When he had initially gone into medicine, his mother had been proud. What professions were of a higher status in Buenos Aires, after all? Only plastic surgeons and psychoanalysts, and there were one of each in the family already. Then, two years in, he had returned home to announce a change in career: he was not at home among the doctors, he had realized. His future lay elsewhere. He was going, he said, to work in obstetric care.
“You’re going to be an obstetrician?” his mother had said, faint concern creasing her brow.
“No, I’m going to be a midwife.”
It was only the second time Milagros had seen her mistress faint—the first was when they told her Estela had died. It was not a suitable profession for the son of Buenos Aires’ most prominent cosmetic surgeon, and no profession for a red-blooded man, no matter what was said about equality and sexual liberation these days. To her friends, her son was only ever described as being “in medicine.” It wasn’t seemly. More importantly, she believed it might be, she confided to Milagros, the real reason why her beautiful son never brought girls home, why he didn’t seem to display the arrogant machismo that should have been shot through the firstborn son of such a family. Then, even worse, he had chosen to work in the state hospital.

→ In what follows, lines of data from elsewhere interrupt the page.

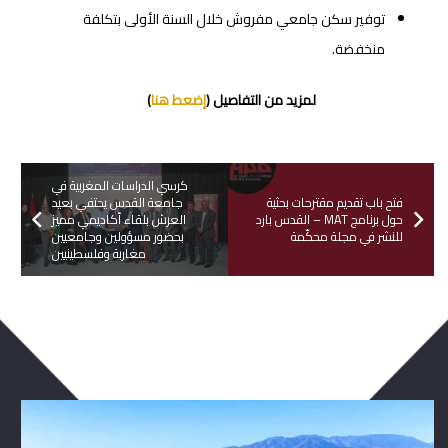
توفير سكن جامعي مفروش خلال السنة الأولى بتكلفة
منخفضة.
لمزيد من التفاصيل (
إضعط هنا
)
كرسي الدراسات المغربية في
فتح باب تقديم مقترحات بحثية
جامعة القدس يحتفي بعيد
حول برنامج MAT – القدس بارد
العرش بلقاء أكاديمي مميز
للنشر في مجلة محكّمة
بحضور مسؤولين وجامعيين
مغاربة وفلسطينيين
ربما يعجبك ايضا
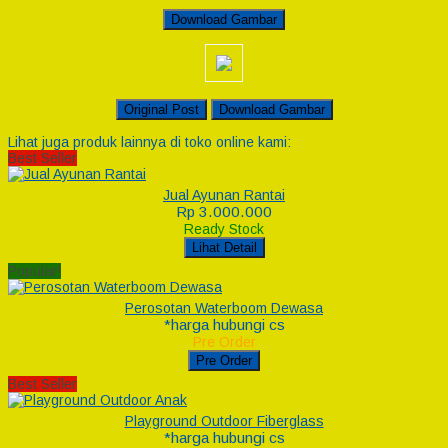
Download Gambar
Original Post
Download Gambar
Lihat juga produk lainnya di toko online kami:
Best Seller
Jual Ayunan Rantai
Rp 3.000.000
Ready Stock
Lihat Detail
Popular!
Perosotan Waterboom Dewasa
*harga hubungi cs
Pre Order
Pre Order
Best Seller
Playground Outdoor Fiberglass
*harga hubungi cs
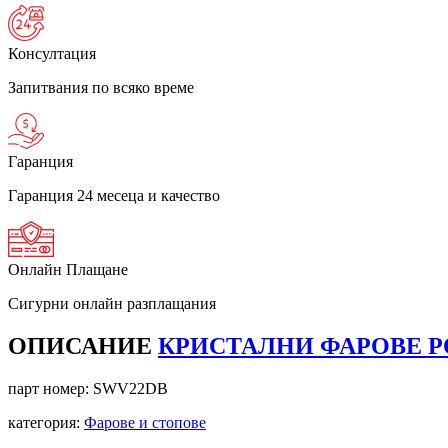
Консултация
Запитвания по всяко време
Гаранция
Гаранция 24 месеца и качество
Онлайн Плащане
Сигурни онлайн разплащания
ОПИСАНИЕ
КРИСТАЛНИ ФАРОВЕ POLO
парт номер:
SWV22DB
категория:
Фарове и стопове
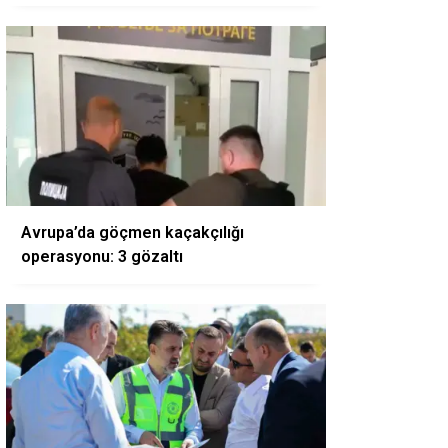
Avrupa’da göçmen kaçakçılığı
operasyonu: 3 gözaltı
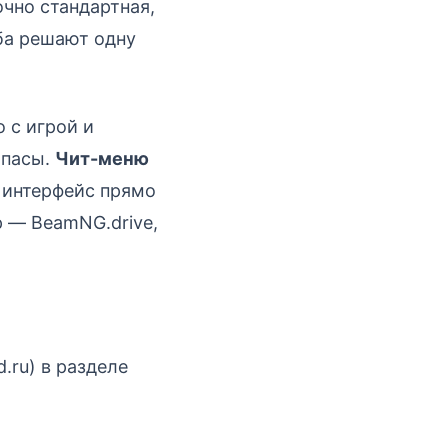
очно стандартная,
ба решают одну
 с игрой и
ипасы.
Чит-меню
 интерфейс прямо
р — BeamNG.drive,
.ru) в разделе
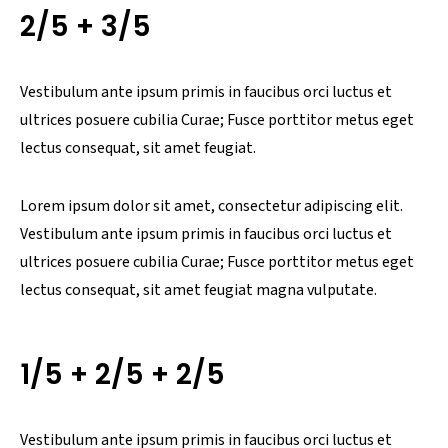
2/5 + 3/5
Vestibulum ante ipsum primis in faucibus orci luctus et
ultrices posuere cubilia Curae; Fusce porttitor metus eget
lectus consequat, sit amet feugiat.
Lorem ipsum dolor sit amet, consectetur adipiscing elit.
Vestibulum ante ipsum primis in faucibus orci luctus et
ultrices posuere cubilia Curae; Fusce porttitor metus eget
lectus consequat, sit amet feugiat magna vulputate.
1/5 + 2/5 + 2/5
Vestibulum ante ipsum primis in faucibus orci luctus et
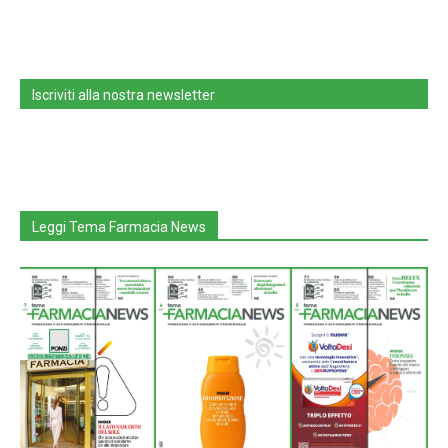
Iscriviti alla nostra newsletter
Leggi Tema Farmacia News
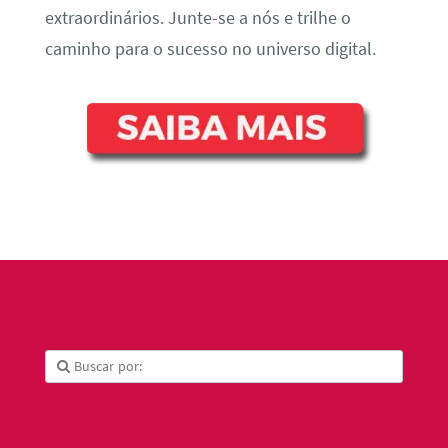
extraordinários. Junte-se a nós e trilhe o
caminho para o sucesso no universo digital.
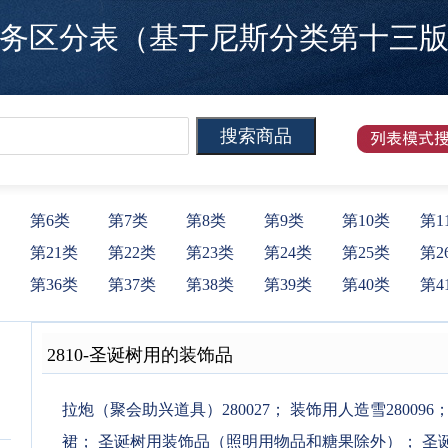
区分表（基于尼斯分类第十三版）
第6类
第7类
第8类
第9类
第10类
第1
第21类
第22类
第23类
第24类
第25类
第2
第36类
第37类
第38类
第39类
第40类
第4
2810
-
圣诞树用的装饰品
拉炮（聚会助兴道具）280027
；
装饰用人造雪280096
裙
；
圣诞树用装饰品（照明用物品和糖果除外）
；
圣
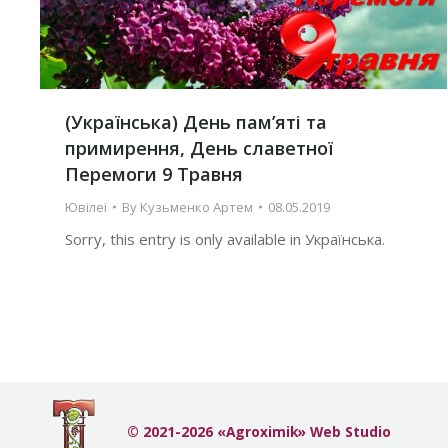
(Українська) День пам’яті та
примирення, День славетної
Перемоги 9 Травня
Ювілеї
By
Кузьменко Артем
08.05.2019
Sorry, this entry is only available in Українська.
© 2021-2026 «Agroximik» Web Studio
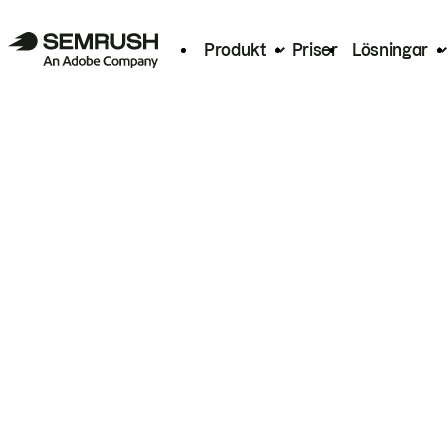
Produkt
Priser
Lösningar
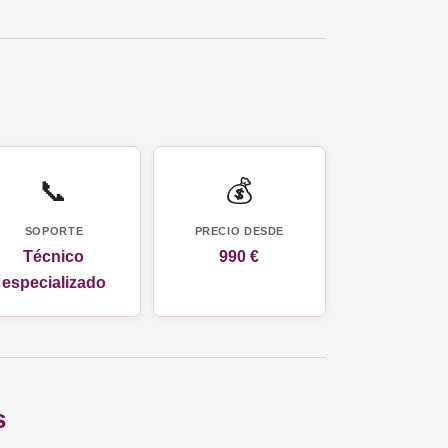
📞
💰
SOPORTE
PRECIO DESDE
Técnico
990 €
especializado
s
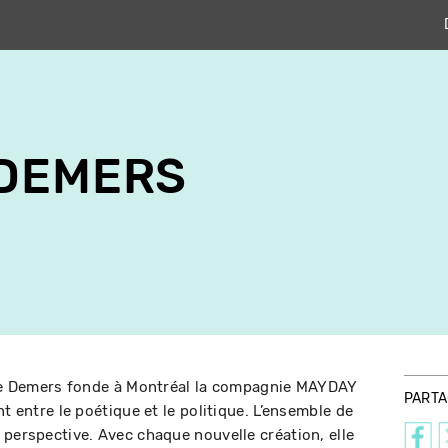
 DEMERS
anie Demers fonde à Montréal la compagnie MAYDAY
PART
t entre le poétique et le politique. L’ensemble de
 perspective. Avec chaque nouvelle création, elle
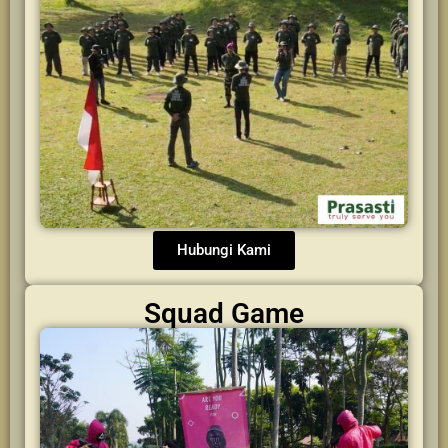
Hubungi Kami
Squad Game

“So, when are you thinking of going?”
“Next week. Tuesday.”
“Next week? Next week coming? Why so much hurry?”
“They need staff immediately, Mama. One has to take opportunities when they come.”
Shock had made her rigid. She held a hand to her face, then crumpled. “If it had been your sister who wanted this profession, who wanted to move continents . . . that I could have coped with. But you . . . It’s not right, Ale.”

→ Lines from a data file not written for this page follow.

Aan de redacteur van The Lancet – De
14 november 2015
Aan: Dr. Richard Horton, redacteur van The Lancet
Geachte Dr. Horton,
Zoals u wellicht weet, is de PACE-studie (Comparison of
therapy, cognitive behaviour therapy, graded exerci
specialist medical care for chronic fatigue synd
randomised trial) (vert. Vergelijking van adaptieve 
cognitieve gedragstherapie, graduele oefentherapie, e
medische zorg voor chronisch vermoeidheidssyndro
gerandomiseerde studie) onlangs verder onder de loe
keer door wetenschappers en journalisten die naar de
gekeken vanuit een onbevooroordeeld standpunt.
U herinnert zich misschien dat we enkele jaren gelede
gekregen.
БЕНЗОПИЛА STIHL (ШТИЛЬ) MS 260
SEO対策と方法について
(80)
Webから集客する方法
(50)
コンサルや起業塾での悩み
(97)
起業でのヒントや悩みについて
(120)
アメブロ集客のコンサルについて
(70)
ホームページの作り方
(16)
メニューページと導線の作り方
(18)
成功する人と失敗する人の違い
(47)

So what is right? he wanted to ask. But as always, he said nothing. Alejandro closed his eyes, and braced himself against his mother’s hurt. “I’ll be able to come back, two, maybe three times a year.”

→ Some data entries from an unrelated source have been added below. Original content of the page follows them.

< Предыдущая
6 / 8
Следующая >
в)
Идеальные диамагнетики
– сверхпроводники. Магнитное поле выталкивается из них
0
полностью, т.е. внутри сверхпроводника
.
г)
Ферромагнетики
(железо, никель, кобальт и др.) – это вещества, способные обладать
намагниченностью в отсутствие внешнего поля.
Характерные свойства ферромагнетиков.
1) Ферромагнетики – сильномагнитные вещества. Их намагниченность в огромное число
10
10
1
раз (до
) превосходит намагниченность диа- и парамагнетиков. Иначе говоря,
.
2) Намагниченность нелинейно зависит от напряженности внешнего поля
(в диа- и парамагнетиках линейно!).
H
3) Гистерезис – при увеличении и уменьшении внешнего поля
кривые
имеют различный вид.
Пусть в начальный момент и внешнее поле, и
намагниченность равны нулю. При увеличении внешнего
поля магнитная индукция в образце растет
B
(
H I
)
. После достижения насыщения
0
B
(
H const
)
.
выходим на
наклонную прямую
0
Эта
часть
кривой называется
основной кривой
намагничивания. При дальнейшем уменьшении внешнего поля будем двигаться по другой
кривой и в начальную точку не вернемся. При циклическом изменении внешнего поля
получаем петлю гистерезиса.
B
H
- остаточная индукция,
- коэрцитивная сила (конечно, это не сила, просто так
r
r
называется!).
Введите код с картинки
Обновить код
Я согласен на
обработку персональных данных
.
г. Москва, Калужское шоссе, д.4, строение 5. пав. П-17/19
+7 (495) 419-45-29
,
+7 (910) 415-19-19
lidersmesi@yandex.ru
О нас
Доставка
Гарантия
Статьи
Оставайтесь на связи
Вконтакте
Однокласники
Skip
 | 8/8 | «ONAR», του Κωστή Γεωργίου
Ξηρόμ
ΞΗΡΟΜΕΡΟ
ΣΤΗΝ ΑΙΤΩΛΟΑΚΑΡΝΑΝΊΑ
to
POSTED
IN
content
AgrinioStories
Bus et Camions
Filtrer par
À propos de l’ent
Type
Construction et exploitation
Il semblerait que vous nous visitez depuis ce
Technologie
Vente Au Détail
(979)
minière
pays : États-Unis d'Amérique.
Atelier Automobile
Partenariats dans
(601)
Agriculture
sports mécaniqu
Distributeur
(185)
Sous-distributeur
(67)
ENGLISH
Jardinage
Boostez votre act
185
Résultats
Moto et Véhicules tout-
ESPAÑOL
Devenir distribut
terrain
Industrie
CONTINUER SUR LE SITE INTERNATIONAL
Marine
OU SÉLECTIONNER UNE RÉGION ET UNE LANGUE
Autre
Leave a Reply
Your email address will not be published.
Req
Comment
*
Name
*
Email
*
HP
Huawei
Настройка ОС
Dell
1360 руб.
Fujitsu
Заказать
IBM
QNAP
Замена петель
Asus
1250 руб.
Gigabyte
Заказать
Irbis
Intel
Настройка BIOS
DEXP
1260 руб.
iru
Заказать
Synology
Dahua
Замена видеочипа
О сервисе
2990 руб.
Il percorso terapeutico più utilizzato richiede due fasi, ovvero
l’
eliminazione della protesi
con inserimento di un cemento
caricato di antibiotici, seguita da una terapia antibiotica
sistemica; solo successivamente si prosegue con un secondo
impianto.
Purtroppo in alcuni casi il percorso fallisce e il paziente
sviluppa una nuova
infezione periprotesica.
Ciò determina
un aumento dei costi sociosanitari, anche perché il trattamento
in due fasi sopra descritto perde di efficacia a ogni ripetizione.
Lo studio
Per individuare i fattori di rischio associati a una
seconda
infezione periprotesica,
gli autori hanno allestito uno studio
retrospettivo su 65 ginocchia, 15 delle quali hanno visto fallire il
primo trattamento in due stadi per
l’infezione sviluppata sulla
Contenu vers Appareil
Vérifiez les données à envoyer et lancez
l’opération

“My only son will be a visitor to my house. This is supposed to make me happy?” She didn’t look at Alejandro but appealed to Milagros, who sucked her teeth. There was a lengthy silence. Then, as he had expected, his mother broke into a noisy burst of sobbing. She reached a hand across to him, her fingers waving vainly in the air. “Don’t go, Ale. I promise I won’t mind where you work. You can stay at the Hospital de Clinicas. I won’t say a thing.”